Material shown START

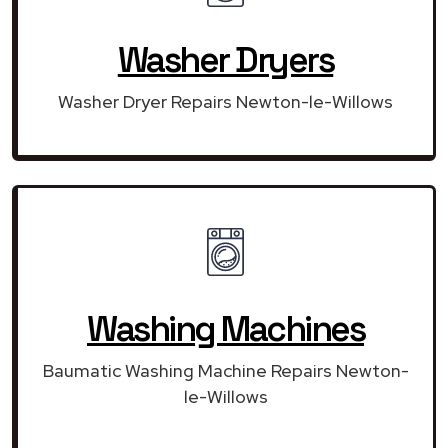
Washer Dryers
Washer Dryer Repairs Newton-le-Willows
Washing Machines
Baumatic Washing Machine Repairs Newton-
le-Willows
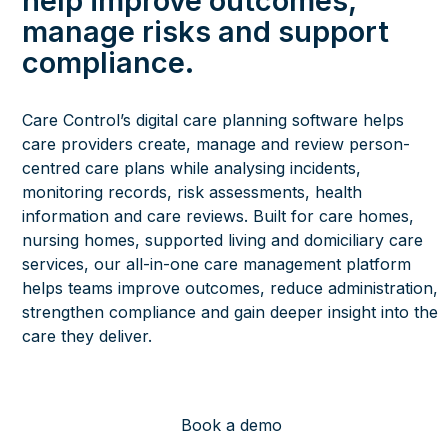
help improve outcomes,
manage risks and support
compliance.
Care Control’s digital care planning software helps
care providers create, manage and review person-
centred care plans while analysing incidents,
monitoring records, risk assessments, health
information and care reviews. Built for care homes,
nursing homes, supported living and domiciliary care
services, our all-in-one care management platform
helps teams improve outcomes, reduce administration,
strengthen compliance and gain deeper insight into the
care they deliver.
Book a demo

Material shown END

Copy all lines of the preceding data that hold the word "Repairs".

Washer Dryer Repairs Newton-le-Willows
Baumatic Washing Machine Repairs Newton-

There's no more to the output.